About this task = Copy every line of the material that contains the word "nous", and leave out all other lines.

Collected data
◆ ◆ ◆ ◆ ◆ ◆ ◆

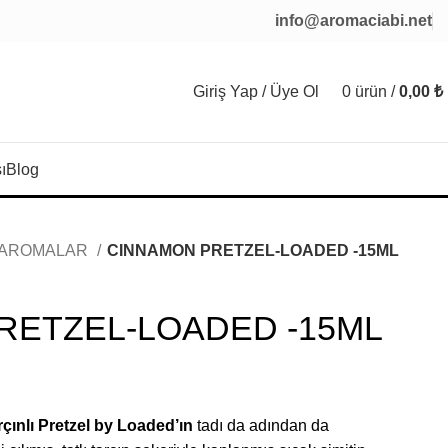
info@aromaciabi.net
Giriş Yap / Üye Ol
0
ürün
/
0,00
₺
ı
Blog
I AROMALAR
CINNAMON PRETZEL-LOADED -15ML
RETZEL-LOADED -15ML
çınlı Pretzel by Loaded’ın
tadı da adından da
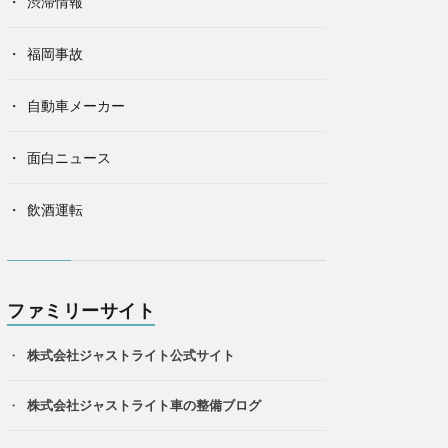
渋滞情報
福岡事故
自動車メーカー
面白ニュース
飲酒運転
ファミリーサイト
株式会社ジャストライト公式サイト
株式会社ジャストライト車の整備ブログ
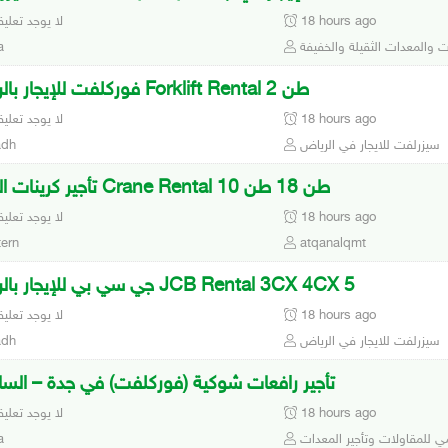
18 hours ago
لا يوجد تعلي
ات والمعدات الثقيلة والخفيفة
a
فوركلفت للإيجار بالرياض Forklift Rental 2 طن
18 hours ago
لا يوجد تعلي
سيزرلفت للايجار في الرياض
adh
تأجير كرينات الدمام Crane Rental 10 طن 18 طن
18 hours ago
لا يوجد تعلي
ern
atqanalqmt
جي سي بي للإيجار بالرياض JCB Rental 3CX 4CX 5
18 hours ago
لا يوجد تعلي
سيزرلفت للايجار في الرياض
adh
تأجير رافعات شوكية (فوركلفت) في جدة – السا
18 hours ago
لا يوجد تعلي
ي للمقاولات وتأجير المعدات
a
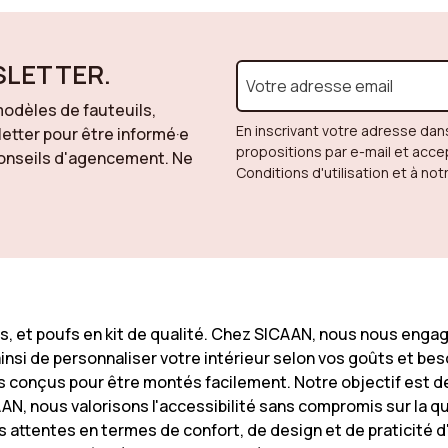
SLETTER.
odèles de fauteuils,
En inscrivant votre adresse dan
letter pour être informé·e
propositions par e-mail et acc
 conseils d'agencement. Ne
Conditions d'utilisation et à not
pés, et poufs en kit de qualité. Chez SICAAN, nous nous enga
insi de personnaliser votre intérieur selon vos goûts et b
 conçus pour être montés facilement. Notre objectif est de 
N, nous valorisons l'accessibilité sans compromis sur la qu
attentes en termes de confort, de design et de praticité d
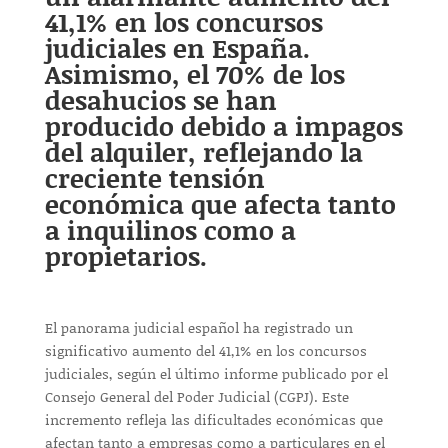
41,1% en los concursos
judiciales en España.
Asimismo, el 70% de los
desahucios se han
producido debido a impagos
del alquiler, reflejando la
creciente tensión
económica que afecta tanto
a inquilinos como a
propietarios.
El panorama judicial español ha registrado un
significativo aumento del 41,1% en los concursos
judiciales, según el último informe publicado por el
Consejo General del Poder Judicial (CGPJ). Este
incremento refleja las dificultades económicas que
afectan tanto a empresas como a particulares en el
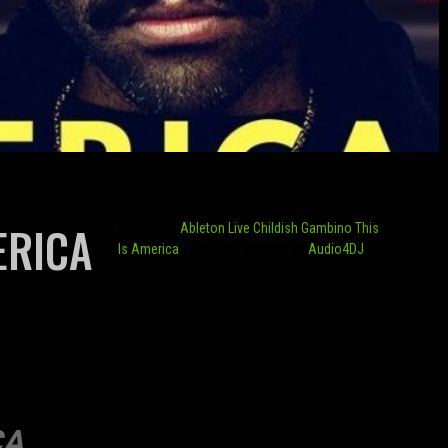
ERICA
La entrada
Ableton Live Childish Gambino This
Is America
se publicó primero en
Audio4DJ
.
CA
…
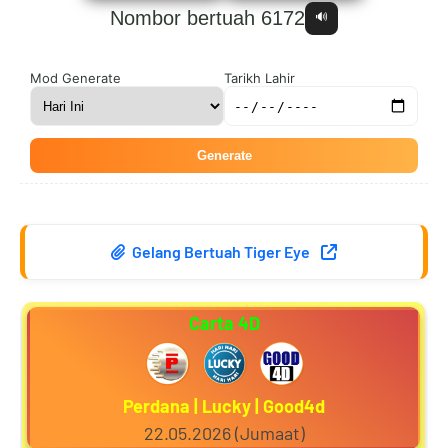
Nombor bertuah 6172
🔊
8
3
9
4
Mod Generate
Tarikh Lahir
Generate
9
4
0
5
Gelang Bertuah Tiger Eye
0
5
1
6
Carta 4D
1
6
2
7
Perdana | Lucky | Good4d
22.05.2026 (Jumaat)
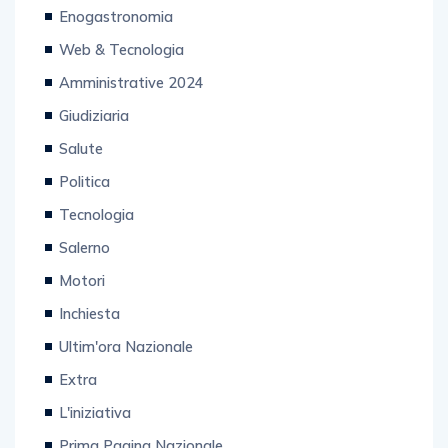
Web & Tecnologia
Amministrative 2024
Giudiziaria
Salute
Politica
Tecnologia
Salerno
Motori
Inchiesta
Ultim'ora Nazionale
Extra
L'iniziativa
Prima Pagina Nazionale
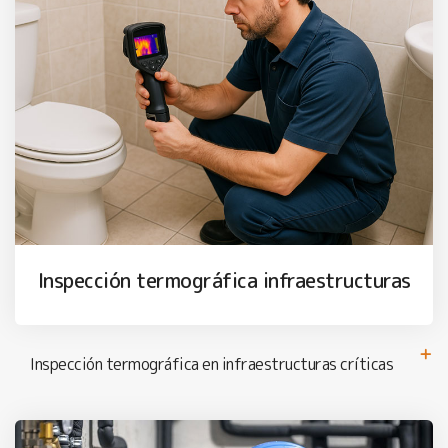
Inspección termográfica infraestructuras
Inspección termográfica en infraestructuras críticas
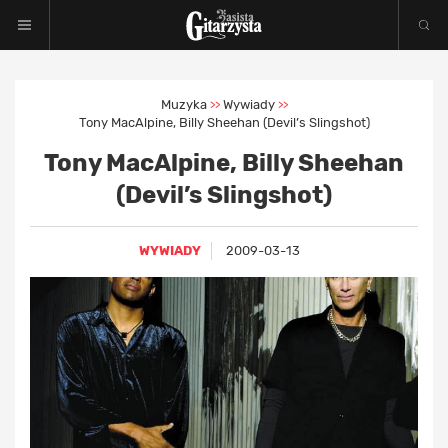
Muzyka
Wywiady
>>
>>
Tony MacAlpine, Billy Sheehan (Devil’s Slingshot)
Tony MacAlpine, Billy Sheehan
(Devil’s Slingshot)
WYWIADY
2009-03-13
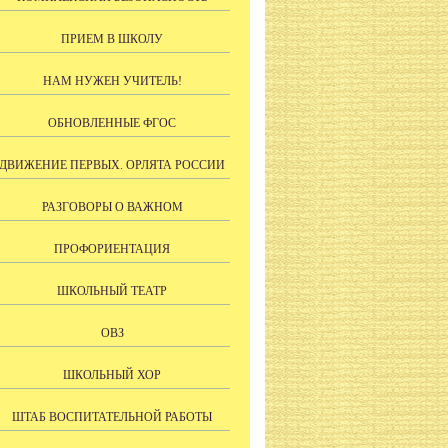
ПРИЕМ В ШКОЛУ
НАМ НУЖЕН УЧИТЕЛЬ!
ОБНОВЛЕННЫЕ ФГОС
ДВИЖЕНИЕ ПЕРВЫХ. ОРЛЯТА РОССИИ
РАЗГОВОРЫ О ВАЖНОМ
ПРОФОРИЕНТАЦИЯ
ШКОЛЬНЫЙ ТЕАТР
ОВЗ
ШКОЛЬНЫЙ ХОР
ШТАБ ВОСПИТАТЕЛЬНОЙ РАБОТЫ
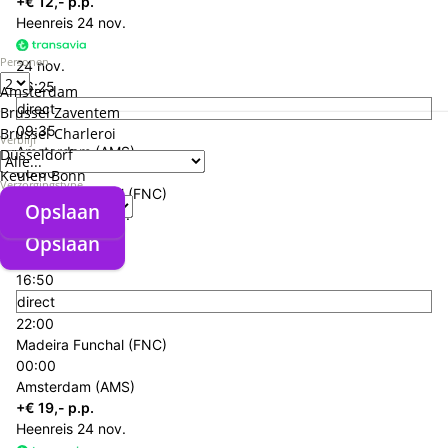
+€ 12,- p.p.
Heenreis
24 nov.
Personen
24 nov.
06:25
Amsterdam
direct
Brussel Zaventem
09:35
Brussel Charleroi
Verblijf
Amsterdam (AMS)
Düsseldorf
00:00
Keulen Bonn
Verzorgingstype
Madeira Funchal (FNC)
Opslaan
Terugreis
01 dec.
Opslaan
01 dec.
16:50
direct
22:00
Madeira Funchal (FNC)
00:00
Amsterdam (AMS)
+€ 19,- p.p.
Heenreis
24 nov.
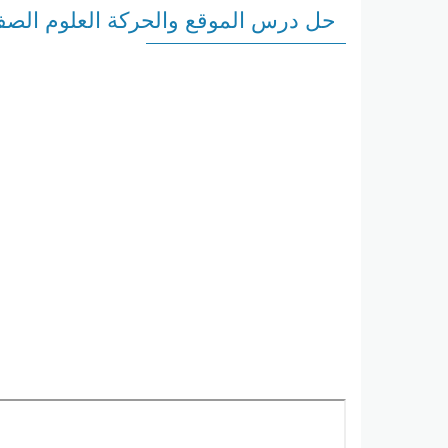
حل درس الموقع والحركة العلوم الصف 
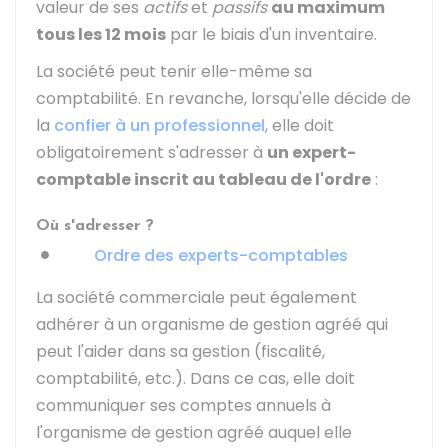
valeur de ses
actifs
et
passifs
au maximum
tous les 12 mois
par le biais d'un inventaire.
La société peut tenir elle-même sa
comptabilité. En revanche, lorsqu'elle décide de
la
confier à un professionnel
, elle doit
obligatoirement s'adresser à
un expert-
comptable inscrit au tableau de l'ordre
:
Où s'adresser ?
Ordre des experts-comptables
La société commerciale peut également
adhérer à un organisme de gestion agréé qui
peut l'aider dans sa gestion (fiscalité,
comptabilité, etc.). Dans ce cas, elle doit
communiquer ses comptes annuels à
l'organisme de gestion agréé auquel elle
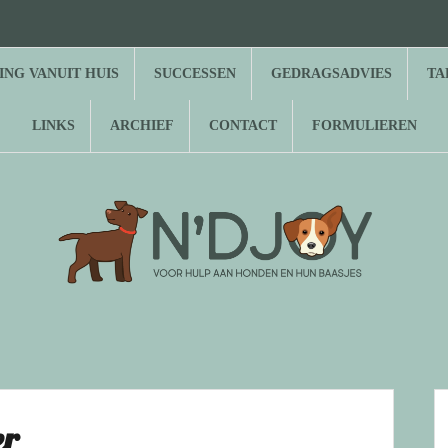
⌂
Hond
Herplaatsing
Successen
Gedragsadvies
Tarieven
Over
Gastenboek
Links
Archief
Contact
Formulieren
zoekt
vanuit
N’Djoy
baasje
huis
NG VANUIT HUIS
SUCCESSEN
GEDRAGSADVIES
TA
LINKS
ARCHIEF
CONTACT
FORMULIEREN
er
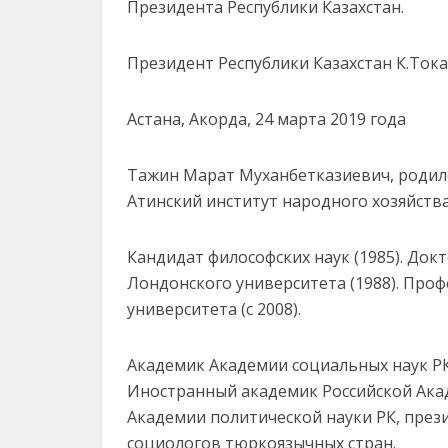
Президента Республики Казахстан.
Президент Республики Казахстан К.Ток
Астана, Акорда, 24 марта 2019 года
Тажин Марат Муханбетказиевич, родился 
Атинский институт народного хозяйства
Кандидат философских наук (1985). Докт
Лондонского университета (1988). Проф
университета (с 2008).
Академик Академии социальных наук РК
Иностранный академик Российской Акад
Академии политической науки РК, през
социологов тюркоязычных стран.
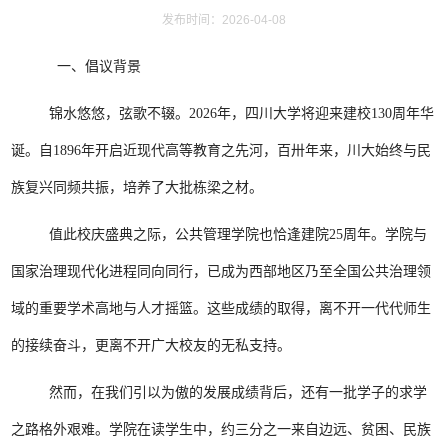
发布时间：2026-04-08
一、倡议背景
锦水悠悠，弦歌不辍。2026年，四川大学将迎来建校130周年华
诞。自1896年开启近现代高等教育之先河，百卅年来，川大始终与民
族复兴同频共振，培养了大批栋梁之材。
值此校庆盛典之际，公共管理学院也恰逢建院25周年。学院与
国家治理现代化进程同向同行，已成为西部地区乃至全国公共治理领
域的重要学术高地与人才摇篮。这些成绩的取得，离不开一代代师生
的接续奋斗，更离不开广大校友的无私支持。
然而，在我们引以为傲的发展成绩背后，还有一批学子的求学
之路格外艰难。学院在读学生中，约三分之一来自边远、贫困、民族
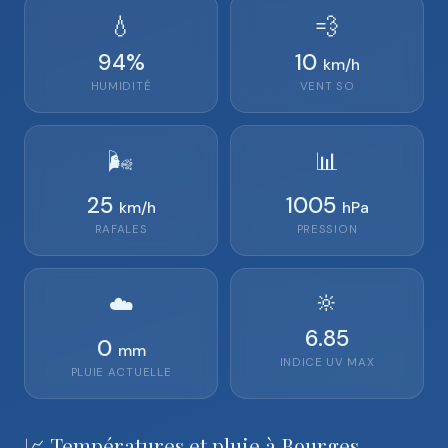
💧
💨
94
%
10
km/h
HUMIDITÉ
VENT
SO
🌬️
📊
25
1005
km/h
hPa
RAFALES
PRESSION
🔆
☁️
6.85
0
mm
INDICE UV MAX
PLUIE ACTUELLE
📈 Températures et pluie à Bourges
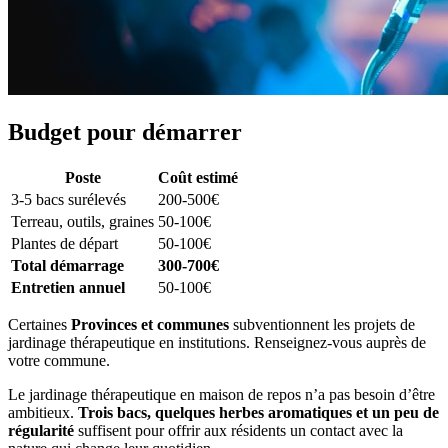
Budget pour démarrer
Poste
Coût estimé
3-5 bacs surélevés
200-500€
Terreau, outils, graines
50-100€
Plantes de départ
50-100€
Total démarrage
300-700€
Entretien annuel
50-100€
Certaines
Provinces et communes
subventionnent les projets de
jardinage thérapeutique en institutions. Renseignez-vous auprès de
votre commune.
Le jardinage thérapeutique en maison de repos n’a pas besoin d’être
ambitieux.
Trois bacs, quelques herbes aromatiques et un peu de
régularité
suffisent pour offrir aux résidents un contact avec la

◆ ◆ ◆ ◆ ◆ ◆ ◆

Result below =
pés, et poufs en kit de qualité. Chez SICAAN, nous nous enga
N, nous valorisons l'accessibilité sans compromis sur la qu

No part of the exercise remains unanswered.